Perlu digarisbawahi, kata dia, untuk pasar tembakau linting memang kurang bagus saat dipasarkan ke kawasan perkotaan dengan pendapatan mayoritas warga di atas rata-rata. Segmentasi penikmat tembakau linting biasanya mayoritas dari kalangan masyarakat dengan ekonomi menengah ke bawah.

Setali tiga uang dengan Rizky, Nedi Sopian, 43 tahun, mengalami hal yang sama dimana ia keteteran memenuhi permintaan pasar untuk penjualan tembakau iris. Nedi merupakan pemilik salah satu brand tembakau iris Paperka.

Nedi mengaku omzet penjualannya meningkat sampai 300 persen saat pandemi. Nedi biasanya memproduksi tembakau iris per hari di kisaran 300 sampai 500 bungkus per hari. Namun, sejak pandemi produksinya meningkat sampai 3 kali lipat.

"Ya saya juga pas pandemi awal ketika Corona ini datang ya naik lah 200 sampai 300 persen," ungkapnya.

"Ya mungkin karena trend 'ngadu bako' (melinting tembakau) kini lebih populer dan harga lebih terjangkau bila dibanding rokok batangan," tambah Nedi.

Ketua Asosiasi Petani Tembakau Indonesia (APTI) Jawa Barat, Suryana mengatakan pandemi ibarat berkah bagi pegiat tembakau.

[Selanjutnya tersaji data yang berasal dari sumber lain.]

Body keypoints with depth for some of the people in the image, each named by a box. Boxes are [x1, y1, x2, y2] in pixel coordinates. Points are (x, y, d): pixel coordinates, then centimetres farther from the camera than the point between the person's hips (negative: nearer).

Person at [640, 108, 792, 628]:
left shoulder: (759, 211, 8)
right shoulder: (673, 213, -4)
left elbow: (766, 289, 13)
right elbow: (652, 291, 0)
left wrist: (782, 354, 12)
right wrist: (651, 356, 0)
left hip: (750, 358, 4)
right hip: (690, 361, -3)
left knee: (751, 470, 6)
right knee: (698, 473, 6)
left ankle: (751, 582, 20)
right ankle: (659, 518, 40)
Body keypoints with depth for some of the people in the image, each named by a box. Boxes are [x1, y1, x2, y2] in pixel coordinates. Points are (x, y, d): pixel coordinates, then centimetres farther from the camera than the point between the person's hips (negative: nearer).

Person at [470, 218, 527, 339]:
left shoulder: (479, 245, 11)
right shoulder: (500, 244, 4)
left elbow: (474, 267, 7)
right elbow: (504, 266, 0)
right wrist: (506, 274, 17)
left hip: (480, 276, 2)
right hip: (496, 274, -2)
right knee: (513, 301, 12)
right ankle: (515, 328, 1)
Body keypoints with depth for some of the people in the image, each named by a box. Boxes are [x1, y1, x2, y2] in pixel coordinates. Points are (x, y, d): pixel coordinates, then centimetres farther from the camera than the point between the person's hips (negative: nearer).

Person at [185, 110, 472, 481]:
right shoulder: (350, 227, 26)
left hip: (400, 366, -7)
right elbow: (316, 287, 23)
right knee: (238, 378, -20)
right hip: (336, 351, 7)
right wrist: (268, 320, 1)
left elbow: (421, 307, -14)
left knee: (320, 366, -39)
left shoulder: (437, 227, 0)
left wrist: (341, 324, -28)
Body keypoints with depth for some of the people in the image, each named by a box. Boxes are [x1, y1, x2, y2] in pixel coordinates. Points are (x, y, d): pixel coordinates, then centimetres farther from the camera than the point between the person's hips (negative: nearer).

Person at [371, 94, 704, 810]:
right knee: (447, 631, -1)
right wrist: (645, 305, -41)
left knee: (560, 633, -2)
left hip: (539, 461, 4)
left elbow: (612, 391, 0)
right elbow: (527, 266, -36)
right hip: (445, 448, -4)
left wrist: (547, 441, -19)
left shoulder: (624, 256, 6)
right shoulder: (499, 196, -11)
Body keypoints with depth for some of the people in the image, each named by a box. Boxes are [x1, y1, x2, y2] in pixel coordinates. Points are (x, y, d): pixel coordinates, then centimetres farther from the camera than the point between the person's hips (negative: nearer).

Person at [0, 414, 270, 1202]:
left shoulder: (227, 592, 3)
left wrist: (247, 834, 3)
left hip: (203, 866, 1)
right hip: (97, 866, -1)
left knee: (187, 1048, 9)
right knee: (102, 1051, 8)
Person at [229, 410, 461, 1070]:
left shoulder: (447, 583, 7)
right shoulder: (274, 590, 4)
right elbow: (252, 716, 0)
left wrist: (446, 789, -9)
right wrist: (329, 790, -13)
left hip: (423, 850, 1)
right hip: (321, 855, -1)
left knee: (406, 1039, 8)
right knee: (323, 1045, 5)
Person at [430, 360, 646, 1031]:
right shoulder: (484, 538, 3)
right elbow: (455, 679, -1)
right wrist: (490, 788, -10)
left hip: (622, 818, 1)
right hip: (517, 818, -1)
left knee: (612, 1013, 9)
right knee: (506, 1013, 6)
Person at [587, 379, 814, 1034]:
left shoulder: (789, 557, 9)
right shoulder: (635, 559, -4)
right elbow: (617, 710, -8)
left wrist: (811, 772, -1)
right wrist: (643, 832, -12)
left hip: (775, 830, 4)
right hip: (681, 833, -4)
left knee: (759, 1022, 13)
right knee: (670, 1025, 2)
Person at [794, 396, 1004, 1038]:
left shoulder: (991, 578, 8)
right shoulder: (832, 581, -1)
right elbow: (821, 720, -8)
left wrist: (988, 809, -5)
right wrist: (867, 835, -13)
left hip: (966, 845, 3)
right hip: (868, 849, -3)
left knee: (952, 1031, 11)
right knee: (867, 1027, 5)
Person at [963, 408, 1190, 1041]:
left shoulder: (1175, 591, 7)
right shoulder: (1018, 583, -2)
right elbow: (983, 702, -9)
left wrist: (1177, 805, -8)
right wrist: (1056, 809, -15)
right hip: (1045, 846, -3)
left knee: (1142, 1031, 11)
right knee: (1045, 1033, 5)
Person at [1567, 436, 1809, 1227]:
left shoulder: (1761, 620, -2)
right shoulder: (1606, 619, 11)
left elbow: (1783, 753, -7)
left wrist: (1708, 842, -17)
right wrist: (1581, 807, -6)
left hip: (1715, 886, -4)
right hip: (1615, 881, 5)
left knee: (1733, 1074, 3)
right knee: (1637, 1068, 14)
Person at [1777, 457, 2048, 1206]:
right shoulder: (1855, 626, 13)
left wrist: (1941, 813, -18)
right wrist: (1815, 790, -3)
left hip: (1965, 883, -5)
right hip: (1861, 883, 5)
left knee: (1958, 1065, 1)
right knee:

Dari mulai petani hingga sektor hilir tembakau mendapat keuntungan lebih saat diterjang pandemi.

Hal ini berbeda dengan sektor bisnis lain yang cenderung lesu disapu pandemi, stakeholder tembakau cenderung sebaliknya. Sektor tembakau justru lebih bergairah saat pageblug datang.

Bahkan, Suryana mengatakan tembakau asal Jawa Barat cepat ludes diburu konsumen. Efeknya, konsumen lain yang masih membutuhkan tembakau Jawa Barat tidak kebagian lantaran stok sudah habis.

"Di saat pandemi ini, bukan kami diuntungkan, tapi ada hikmah dari pandemi ini. Jadi tembakau Jawa Barat ini menjadi kekurangan sekali untuk 2020 sampai sekarang," tukasnya.

selain efek pandemi, kata dia, kenaikan cukai rokok menjadi penyebab pasar tembakau iris ramai. Pasalnya, saat cukai rokok naik hingga di angka 12 persen, hal itu tidak berlaku bagi cukai tembakau iris sigaret (TIS).

"Alhamdulillah 2 kali berturut-turut cukai tidak naik untuk TIS ini, sementara yang lain naik," ucapnya.